Over recent years, there has been an exponential increase in the scale, computational requirements, and capabilities of LLMs. While the scaling laws—specifically the Chinchilla scaling laws—provide a guide for optimally allocating resources, the computational focus has shifted towards inference-optimal models. These models, often smaller in size but trained on more tokens, highlight the necessity for large datasets with high quality. Despite this, open-source datasets have not kept pace with the rapid advancement in LLMs, prompting the need for larger, more robust datasets to enable competitive performance for open models.

Composition and Processing

The Zyda dataset amalgamates several respected open-source datasets such as The Pile, SlimPajama, RefinedWeb, C4, PeS2o, arxiv_s2orc_parsed, and StarCoder. Each dataset caters to different domains ranging from general LLMing and scientific writing to code.

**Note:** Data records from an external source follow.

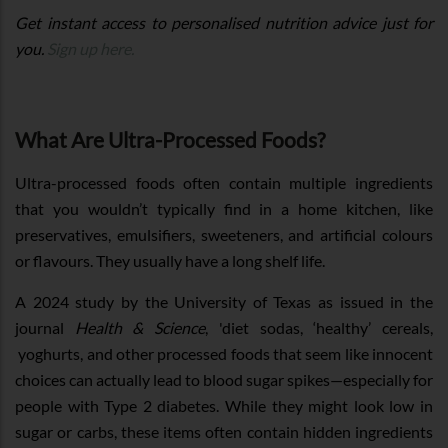
Get instant access to personalised nutrition advice just for
you.
Sign up here.
What Are Ultra-Processed Foods?
Ultra-processed foods often contain multiple ingredients
that you wouldn’t typically find in a home kitchen, like
preservatives, emulsifiers, sweeteners, and artificial colours
or flavours. They usually have a long shelf life.
A 2024 study by the University of Texas as issued in the
journal
Health & Science
, 'diet sodas, ‘healthy’ cereals,
yoghurts, and other processed foods that seem like innocent
choices can actually lead to blood sugar spikes—especially for
people with Type 2 diabetes. While they might look low in
sugar or carbs, these items often contain hidden ingredients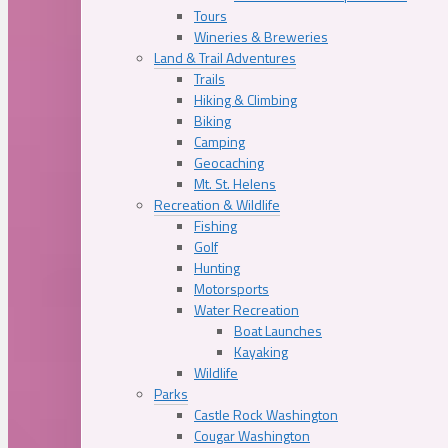
Tours
Wineries & Breweries
Land & Trail Adventures
Trails
Hiking & Climbing
Biking
Camping
Geocaching
Mt. St. Helens
Recreation & Wildlife
Fishing
Golf
Hunting
Motorsports
Water Recreation
Boat Launches
Kayaking
Wildlife
Parks
Castle Rock Washington
Cougar Washington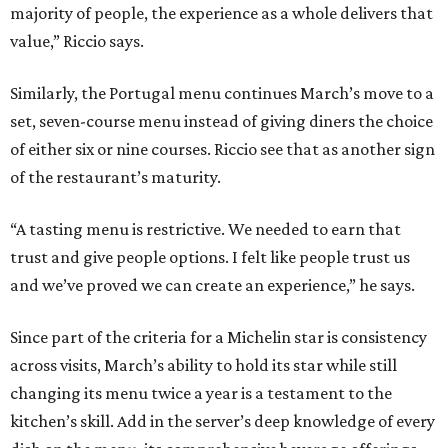
majority of people, the experience as a whole delivers that
value,” Riccio says.
Similarly, the Portugal menu continues March’s move to a
set, seven-course menu instead of giving diners the choice
of either six or nine courses. Riccio see that as another sign
of the restaurant’s maturity.
“A tasting menu is restrictive. We needed to earn that
trust and give people options. I felt like people trust us
and we’ve proved we can create an experience,” he says.
Since part of the criteria for a Michelin star is consistency
across visits, March’s ability to hold its star while still
changing its menu twice a year is a testament to the
kitchen’s skill. Add in the server’s deep knowledge of every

A rigorous filtering and deduplication process is performed to ensure dataset quality.

Filtering

The filtering process is executed in two primary stages—substring replacement followed by document-level filtering. Key filters include:

Removing documents with high proportions of alphanumeric characters or numbers
Filtering out objectionable content based on explicit word lists
Removing syntactically broken documents
Special handling of StarCoder due to its code-specific content

Through these filters, documents with gibberish content, excessive numerical data, spam, and low-quality text are effectively removed.

Deduplication

Deduplication employed LSH-based MinHash signatures to identify and remove duplicate documents both within and across datasets. Two Jaccard similarity thresholds (40% and 80%) were used to optimize deduplication rates. This step involved significant manual inspection to minimize false positives and ensure high precision in removing duplicate content.

Performance Evaluation

The performance of Zyda was evaluated by training multiple transformer models, comparing them against established datasets and benchmarks such as the Pythia models. Key findings include:

Zyda-trained models significantly outperform those trained on The Pile, especially in reasoning evaluations
Performance advantages appear to increase with model scale
Removal of the StarCoder subset from Zyda further enhances performance on non-code LLMing tasks

Empirical validation demonstrated Zyda's competitive edge over datasets like Dolma and individual subsets such as RefinedWeb and SlimPajama.

Implications

The introduction of Zyda has notable implications for the field:

It provides an expansive, high-quality resource for pretraining LLMs, making it possible for open-source efforts to remain competitive with proprietary models
The substantial improvements observed with meticulous filtering and deduplication practices underscore the importance of dataset quality over sheer volume
Zyda’s availability can catalyze further research on dataset processing techniques, encouraging standardization and facilitating fairer comparisons between varying architectures and training methods

Future Developments

While Zyda represents a significant step forward, future research could potentially expand its token count and enhance filtering methods. Utilizing advanced techniques like semantic clustering, LLM perplexity filtering, and data augmentation may further elevate dataset quality. Moreover, ongoing integration with newly released datasets like FineWeb can scale Zyda to vast and unprecedented token counts, approaching those of top-tier proprietary models.

In conclusion, Zyda serves as an essential resource fostering the continuous evolution of LLMs within the open-source community. Its structured development, characterized by comprehensive filtering and deduplication, sets a benchmark in dataset quality which will undoubtedly influence future methodologies and practices in AI research.